- Instructions for the task -
Update the material by changing every "centimetres" to "centimeters". Reproduce all of it with nothing else altered.

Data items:
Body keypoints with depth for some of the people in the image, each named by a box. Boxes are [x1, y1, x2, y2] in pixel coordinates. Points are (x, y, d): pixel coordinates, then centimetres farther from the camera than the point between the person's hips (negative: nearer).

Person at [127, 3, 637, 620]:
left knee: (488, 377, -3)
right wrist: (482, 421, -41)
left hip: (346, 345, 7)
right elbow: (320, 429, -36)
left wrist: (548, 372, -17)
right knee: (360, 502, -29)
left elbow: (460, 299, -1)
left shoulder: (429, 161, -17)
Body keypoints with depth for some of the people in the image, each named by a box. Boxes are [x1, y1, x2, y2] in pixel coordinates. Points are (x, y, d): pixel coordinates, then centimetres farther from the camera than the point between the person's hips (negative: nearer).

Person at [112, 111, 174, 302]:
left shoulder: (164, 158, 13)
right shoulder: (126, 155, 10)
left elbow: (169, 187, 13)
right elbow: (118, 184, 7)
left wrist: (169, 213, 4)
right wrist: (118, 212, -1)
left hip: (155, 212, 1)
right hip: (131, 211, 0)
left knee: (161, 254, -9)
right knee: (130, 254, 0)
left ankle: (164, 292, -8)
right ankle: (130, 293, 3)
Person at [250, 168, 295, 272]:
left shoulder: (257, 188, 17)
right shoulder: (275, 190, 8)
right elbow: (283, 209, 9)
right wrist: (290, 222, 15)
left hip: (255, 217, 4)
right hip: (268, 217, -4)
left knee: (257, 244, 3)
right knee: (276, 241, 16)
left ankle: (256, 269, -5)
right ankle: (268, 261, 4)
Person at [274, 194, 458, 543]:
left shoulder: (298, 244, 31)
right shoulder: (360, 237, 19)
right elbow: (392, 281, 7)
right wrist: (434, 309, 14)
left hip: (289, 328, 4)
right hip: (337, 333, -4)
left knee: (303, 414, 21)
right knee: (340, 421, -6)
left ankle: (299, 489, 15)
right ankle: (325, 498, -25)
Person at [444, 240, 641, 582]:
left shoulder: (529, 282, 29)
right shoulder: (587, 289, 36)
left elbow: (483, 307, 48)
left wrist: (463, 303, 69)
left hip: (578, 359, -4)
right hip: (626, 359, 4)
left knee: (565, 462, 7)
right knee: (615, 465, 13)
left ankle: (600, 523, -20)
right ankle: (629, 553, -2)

- Solution -
Body keypoints with depth for some of the people in the image, each named by a box. Boxes are [x1, y1, x2, y2] in pixel coordinates. Points are (x, y, d): pixel coordinates, then centimeters farther from the camera than the point between the person's hips (negative: nearer).

Person at [127, 3, 637, 620]:
left knee: (488, 377, -3)
right wrist: (482, 421, -41)
left hip: (346, 345, 7)
right elbow: (320, 429, -36)
left wrist: (548, 372, -17)
right knee: (360, 502, -29)
left elbow: (460, 299, -1)
left shoulder: (429, 161, -17)
Body keypoints with depth for some of the people in the image, each named by a box. Boxes are [x1, y1, x2, y2] in pixel coordinates. Points are (x, y, d): pixel coordinates, then centimeters farther from the camera than the point between the person's hips (negative: nearer).

Person at [112, 111, 174, 302]:
left shoulder: (164, 158, 13)
right shoulder: (126, 155, 10)
left elbow: (169, 187, 13)
right elbow: (118, 184, 7)
left wrist: (169, 213, 4)
right wrist: (118, 212, -1)
left hip: (155, 212, 1)
right hip: (131, 211, 0)
left knee: (161, 254, -9)
right knee: (130, 254, 0)
left ankle: (164, 292, -8)
right ankle: (130, 293, 3)
Person at [250, 168, 295, 272]:
left shoulder: (257, 188, 17)
right shoulder: (275, 190, 8)
right elbow: (283, 209, 9)
right wrist: (290, 222, 15)
left hip: (255, 217, 4)
right hip: (268, 217, -4)
left knee: (257, 244, 3)
right knee: (276, 241, 16)
left ankle: (256, 269, -5)
right ankle: (268, 261, 4)
Person at [274, 194, 458, 543]:
left shoulder: (298, 244, 31)
right shoulder: (360, 237, 19)
right elbow: (392, 281, 7)
right wrist: (434, 309, 14)
left hip: (289, 328, 4)
right hip: (337, 333, -4)
left knee: (303, 414, 21)
right knee: (340, 421, -6)
left ankle: (299, 489, 15)
right ankle: (325, 498, -25)
Person at [444, 240, 641, 582]:
left shoulder: (529, 282, 29)
right shoulder: (587, 289, 36)
left elbow: (483, 307, 48)
left wrist: (463, 303, 69)
left hip: (578, 359, -4)
right hip: (626, 359, 4)
left knee: (565, 462, 7)
right knee: (615, 465, 13)
left ankle: (600, 523, -20)
right ankle: (629, 553, -2)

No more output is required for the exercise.